[[ SOURCE MATERIAL, beginning ]]

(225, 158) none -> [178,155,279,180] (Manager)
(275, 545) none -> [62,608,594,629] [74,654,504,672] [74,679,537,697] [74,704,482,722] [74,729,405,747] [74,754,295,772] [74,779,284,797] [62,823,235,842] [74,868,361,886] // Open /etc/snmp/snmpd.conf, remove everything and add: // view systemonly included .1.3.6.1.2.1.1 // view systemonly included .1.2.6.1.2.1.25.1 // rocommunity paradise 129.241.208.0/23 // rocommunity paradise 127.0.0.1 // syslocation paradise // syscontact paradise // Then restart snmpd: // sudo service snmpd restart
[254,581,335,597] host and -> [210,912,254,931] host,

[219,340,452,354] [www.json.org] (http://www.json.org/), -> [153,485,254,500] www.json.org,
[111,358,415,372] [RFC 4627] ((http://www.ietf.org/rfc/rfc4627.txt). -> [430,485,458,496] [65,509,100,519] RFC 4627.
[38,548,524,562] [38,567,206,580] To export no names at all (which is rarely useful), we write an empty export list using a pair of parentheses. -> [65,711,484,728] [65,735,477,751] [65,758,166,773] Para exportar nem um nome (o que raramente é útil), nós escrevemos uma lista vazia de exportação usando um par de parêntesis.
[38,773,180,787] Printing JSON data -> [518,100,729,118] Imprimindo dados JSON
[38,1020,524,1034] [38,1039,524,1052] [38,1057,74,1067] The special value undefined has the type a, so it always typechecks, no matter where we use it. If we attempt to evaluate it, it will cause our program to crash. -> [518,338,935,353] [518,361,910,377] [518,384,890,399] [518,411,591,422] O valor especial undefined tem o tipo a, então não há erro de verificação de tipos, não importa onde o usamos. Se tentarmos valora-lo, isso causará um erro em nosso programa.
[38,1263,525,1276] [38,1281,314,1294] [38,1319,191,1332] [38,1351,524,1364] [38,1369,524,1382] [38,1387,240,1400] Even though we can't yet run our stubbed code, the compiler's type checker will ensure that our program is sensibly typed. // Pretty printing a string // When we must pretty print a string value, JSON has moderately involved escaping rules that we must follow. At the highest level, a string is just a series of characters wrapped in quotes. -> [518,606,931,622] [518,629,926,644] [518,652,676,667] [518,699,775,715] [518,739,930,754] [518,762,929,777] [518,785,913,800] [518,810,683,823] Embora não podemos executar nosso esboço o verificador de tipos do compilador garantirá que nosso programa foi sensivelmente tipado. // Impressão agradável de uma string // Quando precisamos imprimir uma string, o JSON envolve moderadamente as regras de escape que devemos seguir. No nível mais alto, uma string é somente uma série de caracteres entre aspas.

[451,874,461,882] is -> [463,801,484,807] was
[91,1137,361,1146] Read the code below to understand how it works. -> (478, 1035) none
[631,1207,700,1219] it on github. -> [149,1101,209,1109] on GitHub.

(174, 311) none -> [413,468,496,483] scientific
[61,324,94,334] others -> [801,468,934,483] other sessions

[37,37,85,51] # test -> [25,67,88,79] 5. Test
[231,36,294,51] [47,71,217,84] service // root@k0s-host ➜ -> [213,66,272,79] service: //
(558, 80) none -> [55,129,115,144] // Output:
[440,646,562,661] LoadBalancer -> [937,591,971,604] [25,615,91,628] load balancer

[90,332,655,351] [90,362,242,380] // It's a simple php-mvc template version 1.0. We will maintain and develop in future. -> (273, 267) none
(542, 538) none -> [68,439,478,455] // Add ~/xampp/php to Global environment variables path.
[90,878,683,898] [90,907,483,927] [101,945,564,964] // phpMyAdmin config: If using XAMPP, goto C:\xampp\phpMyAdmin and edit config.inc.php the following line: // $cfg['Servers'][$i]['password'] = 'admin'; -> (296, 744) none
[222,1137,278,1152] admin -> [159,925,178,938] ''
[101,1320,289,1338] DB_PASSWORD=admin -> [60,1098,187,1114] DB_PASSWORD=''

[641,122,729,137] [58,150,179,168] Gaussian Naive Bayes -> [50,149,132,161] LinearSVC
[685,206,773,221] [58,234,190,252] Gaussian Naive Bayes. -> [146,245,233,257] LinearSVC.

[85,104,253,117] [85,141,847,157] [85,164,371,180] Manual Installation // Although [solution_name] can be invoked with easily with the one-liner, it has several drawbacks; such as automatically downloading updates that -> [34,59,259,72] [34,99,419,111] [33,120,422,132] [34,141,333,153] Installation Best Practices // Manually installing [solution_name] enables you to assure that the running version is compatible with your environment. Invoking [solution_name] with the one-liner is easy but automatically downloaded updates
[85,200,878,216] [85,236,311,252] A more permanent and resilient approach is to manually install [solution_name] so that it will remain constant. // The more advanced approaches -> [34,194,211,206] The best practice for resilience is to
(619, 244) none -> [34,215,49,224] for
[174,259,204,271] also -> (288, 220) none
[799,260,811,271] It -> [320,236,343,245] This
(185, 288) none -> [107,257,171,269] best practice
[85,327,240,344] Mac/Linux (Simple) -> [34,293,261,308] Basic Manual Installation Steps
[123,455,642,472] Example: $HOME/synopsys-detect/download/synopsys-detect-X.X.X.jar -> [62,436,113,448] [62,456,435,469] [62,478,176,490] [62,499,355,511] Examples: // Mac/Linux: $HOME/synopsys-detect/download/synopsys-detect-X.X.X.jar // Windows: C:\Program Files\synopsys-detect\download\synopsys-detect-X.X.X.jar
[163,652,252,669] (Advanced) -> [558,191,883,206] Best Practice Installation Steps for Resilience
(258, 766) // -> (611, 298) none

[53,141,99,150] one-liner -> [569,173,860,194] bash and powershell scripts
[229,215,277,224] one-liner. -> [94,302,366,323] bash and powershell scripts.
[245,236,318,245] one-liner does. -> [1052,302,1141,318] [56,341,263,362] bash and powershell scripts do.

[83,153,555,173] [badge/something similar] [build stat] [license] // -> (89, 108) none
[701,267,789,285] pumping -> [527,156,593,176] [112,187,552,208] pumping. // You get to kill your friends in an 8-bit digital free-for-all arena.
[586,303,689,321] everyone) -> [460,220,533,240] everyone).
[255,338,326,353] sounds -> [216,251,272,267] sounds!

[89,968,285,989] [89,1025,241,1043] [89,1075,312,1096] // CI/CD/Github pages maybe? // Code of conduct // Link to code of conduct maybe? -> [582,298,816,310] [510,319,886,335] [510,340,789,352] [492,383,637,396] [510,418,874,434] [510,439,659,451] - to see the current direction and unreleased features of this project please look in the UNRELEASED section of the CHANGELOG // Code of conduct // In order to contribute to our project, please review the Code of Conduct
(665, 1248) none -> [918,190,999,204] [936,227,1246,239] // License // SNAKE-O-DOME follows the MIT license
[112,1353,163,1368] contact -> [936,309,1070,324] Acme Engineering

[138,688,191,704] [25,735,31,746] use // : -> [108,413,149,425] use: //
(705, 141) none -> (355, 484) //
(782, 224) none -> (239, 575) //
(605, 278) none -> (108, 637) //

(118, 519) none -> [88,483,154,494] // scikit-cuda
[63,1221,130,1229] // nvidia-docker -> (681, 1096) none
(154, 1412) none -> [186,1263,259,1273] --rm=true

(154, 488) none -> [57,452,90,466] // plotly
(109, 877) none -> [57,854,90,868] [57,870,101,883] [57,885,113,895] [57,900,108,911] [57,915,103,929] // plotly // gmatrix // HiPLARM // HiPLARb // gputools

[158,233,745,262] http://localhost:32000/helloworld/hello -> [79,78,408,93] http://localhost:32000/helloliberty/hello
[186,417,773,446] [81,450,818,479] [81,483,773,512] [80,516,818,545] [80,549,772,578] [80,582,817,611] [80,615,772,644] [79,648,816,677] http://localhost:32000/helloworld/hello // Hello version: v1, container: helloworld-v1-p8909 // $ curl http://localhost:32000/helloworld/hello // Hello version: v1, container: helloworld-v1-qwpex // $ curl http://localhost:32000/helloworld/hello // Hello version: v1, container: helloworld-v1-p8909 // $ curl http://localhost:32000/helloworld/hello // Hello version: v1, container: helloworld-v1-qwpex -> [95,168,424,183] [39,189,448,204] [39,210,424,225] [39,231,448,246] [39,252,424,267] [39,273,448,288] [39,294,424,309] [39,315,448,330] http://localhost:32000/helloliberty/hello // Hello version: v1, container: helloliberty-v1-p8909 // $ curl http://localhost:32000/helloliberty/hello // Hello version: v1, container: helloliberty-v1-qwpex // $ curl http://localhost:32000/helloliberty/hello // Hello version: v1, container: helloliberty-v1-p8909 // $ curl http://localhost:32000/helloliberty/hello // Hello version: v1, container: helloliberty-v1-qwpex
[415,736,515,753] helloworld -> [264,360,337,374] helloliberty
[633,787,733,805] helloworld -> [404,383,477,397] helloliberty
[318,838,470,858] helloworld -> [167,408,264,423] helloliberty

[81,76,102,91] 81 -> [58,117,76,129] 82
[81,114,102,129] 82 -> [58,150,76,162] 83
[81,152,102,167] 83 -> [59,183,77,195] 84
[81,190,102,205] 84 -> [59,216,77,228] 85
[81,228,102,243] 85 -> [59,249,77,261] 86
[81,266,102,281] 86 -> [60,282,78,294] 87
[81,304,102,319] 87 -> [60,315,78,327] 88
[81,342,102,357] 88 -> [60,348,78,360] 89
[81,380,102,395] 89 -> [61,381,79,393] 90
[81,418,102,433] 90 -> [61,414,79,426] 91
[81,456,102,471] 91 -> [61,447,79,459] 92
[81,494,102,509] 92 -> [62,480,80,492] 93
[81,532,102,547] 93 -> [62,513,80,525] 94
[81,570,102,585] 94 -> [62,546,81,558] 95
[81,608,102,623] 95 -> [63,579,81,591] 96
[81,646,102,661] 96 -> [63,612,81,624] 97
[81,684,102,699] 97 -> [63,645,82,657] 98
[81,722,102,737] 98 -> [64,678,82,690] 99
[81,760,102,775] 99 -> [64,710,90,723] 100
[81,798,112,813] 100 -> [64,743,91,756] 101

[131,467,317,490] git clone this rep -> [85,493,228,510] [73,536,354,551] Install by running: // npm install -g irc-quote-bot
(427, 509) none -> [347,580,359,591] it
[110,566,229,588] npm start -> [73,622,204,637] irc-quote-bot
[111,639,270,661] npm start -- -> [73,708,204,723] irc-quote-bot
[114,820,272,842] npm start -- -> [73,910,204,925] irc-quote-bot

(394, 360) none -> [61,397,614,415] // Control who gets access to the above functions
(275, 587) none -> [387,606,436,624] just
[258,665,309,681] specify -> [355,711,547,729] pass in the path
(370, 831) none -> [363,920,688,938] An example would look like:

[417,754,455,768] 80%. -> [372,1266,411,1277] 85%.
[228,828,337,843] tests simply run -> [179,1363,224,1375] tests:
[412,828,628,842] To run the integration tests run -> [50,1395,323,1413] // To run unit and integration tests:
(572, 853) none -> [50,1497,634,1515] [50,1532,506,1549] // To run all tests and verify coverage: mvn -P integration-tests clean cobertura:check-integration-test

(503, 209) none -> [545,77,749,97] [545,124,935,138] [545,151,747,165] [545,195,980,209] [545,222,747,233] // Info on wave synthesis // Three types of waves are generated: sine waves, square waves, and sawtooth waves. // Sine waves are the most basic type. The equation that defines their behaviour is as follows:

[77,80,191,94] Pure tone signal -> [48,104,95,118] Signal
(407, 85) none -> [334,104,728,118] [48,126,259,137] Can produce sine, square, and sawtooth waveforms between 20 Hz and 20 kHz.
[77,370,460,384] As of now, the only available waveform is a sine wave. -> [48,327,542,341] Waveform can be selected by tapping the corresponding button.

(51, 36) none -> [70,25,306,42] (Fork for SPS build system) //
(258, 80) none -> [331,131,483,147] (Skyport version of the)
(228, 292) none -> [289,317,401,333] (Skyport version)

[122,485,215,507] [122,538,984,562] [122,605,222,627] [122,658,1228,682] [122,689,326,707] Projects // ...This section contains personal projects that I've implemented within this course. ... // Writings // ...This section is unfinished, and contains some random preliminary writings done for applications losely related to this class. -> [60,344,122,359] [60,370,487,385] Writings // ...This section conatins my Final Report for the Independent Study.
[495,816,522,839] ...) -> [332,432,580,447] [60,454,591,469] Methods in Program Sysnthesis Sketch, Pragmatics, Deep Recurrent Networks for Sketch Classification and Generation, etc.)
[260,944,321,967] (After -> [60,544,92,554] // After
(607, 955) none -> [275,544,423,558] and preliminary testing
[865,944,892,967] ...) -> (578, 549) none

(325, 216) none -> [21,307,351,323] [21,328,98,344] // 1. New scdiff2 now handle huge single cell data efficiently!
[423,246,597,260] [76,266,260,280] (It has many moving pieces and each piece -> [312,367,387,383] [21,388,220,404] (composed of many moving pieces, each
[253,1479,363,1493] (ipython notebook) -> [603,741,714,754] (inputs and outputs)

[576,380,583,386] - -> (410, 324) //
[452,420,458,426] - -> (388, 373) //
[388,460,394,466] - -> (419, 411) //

[[ SOURCE MATERIAL, end ]]

TO DO » Beginning at the line with "(258, 766) // -> (611, 298) none" and stopping after the line with "[158,233,745,262] http://localhost:32000/helloworld/hello ->", please write out every line of the data above exactly and nothing else.

SOLUTION FOR THIS TASK »
(258, 766) // -> (611, 298) none

[53,141,99,150] one-liner -> [569,173,860,194] bash and powershell scripts
[229,215,277,224] one-liner. -> [94,302,366,323] bash and powershell scripts.
[245,236,318,245] one-liner does. -> [1052,302,1141,318] [56,341,263,362] bash and powershell scripts do.

[83,153,555,173] [badge/something similar] [build stat] [license] // -> (89, 108) none
[701,267,789,285] pumping -> [527,156,593,176] [112,187,552,208] pumping. // You get to kill your friends in an 8-bit digital free-for-all arena.
[586,303,689,321] everyone) -> [460,220,533,240] everyone).
[255,338,326,353] sounds -> [216,251,272,267] sounds!

[89,968,285,989] [89,1025,241,1043] [89,1075,312,1096] // CI/CD/Github pages maybe? // Code of conduct // Link to code of conduct maybe? -> [582,298,816,310] [510,319,886,335] [510,340,789,352] [492,383,637,396] [510,418,874,434] [510,439,659,451] - to see the current direction and unreleased features of this project please look in the UNRELEASED section of the CHANGELOG // Code of conduct // In order to contribute to our project, please review the Code of Conduct
(665, 1248) none -> [918,190,999,204] [936,227,1246,239] // License // SNAKE-O-DOME follows the MIT license
[112,1353,163,1368] contact -> [936,309,1070,324] Acme Engineering

[138,688,191,704] [25,735,31,746] use // : -> [108,413,149,425] use: //
(705, 141) none -> (355, 484) //
(782, 224) none -> (239, 575) //
(605, 278) none -> (108, 637) //

(118, 519) none -> [88,483,154,494] // scikit-cuda
[63,1221,130,1229] // nvidia-docker -> (681, 1096) none
(154, 1412) none -> [186,1263,259,1273] --rm=true

(154, 488) none -> [57,452,90,466] // plotly
(109, 877) none -> [57,854,90,868] [57,870,101,883] [57,885,113,895] [57,900,108,911] [57,915,103,929] // plotly // gmatrix // HiPLARM // HiPLARb // gputools

[158,233,745,262] http://localhost:32000/helloworld/hello -> [79,78,408,93] http://localhost:32000/helloliberty/hello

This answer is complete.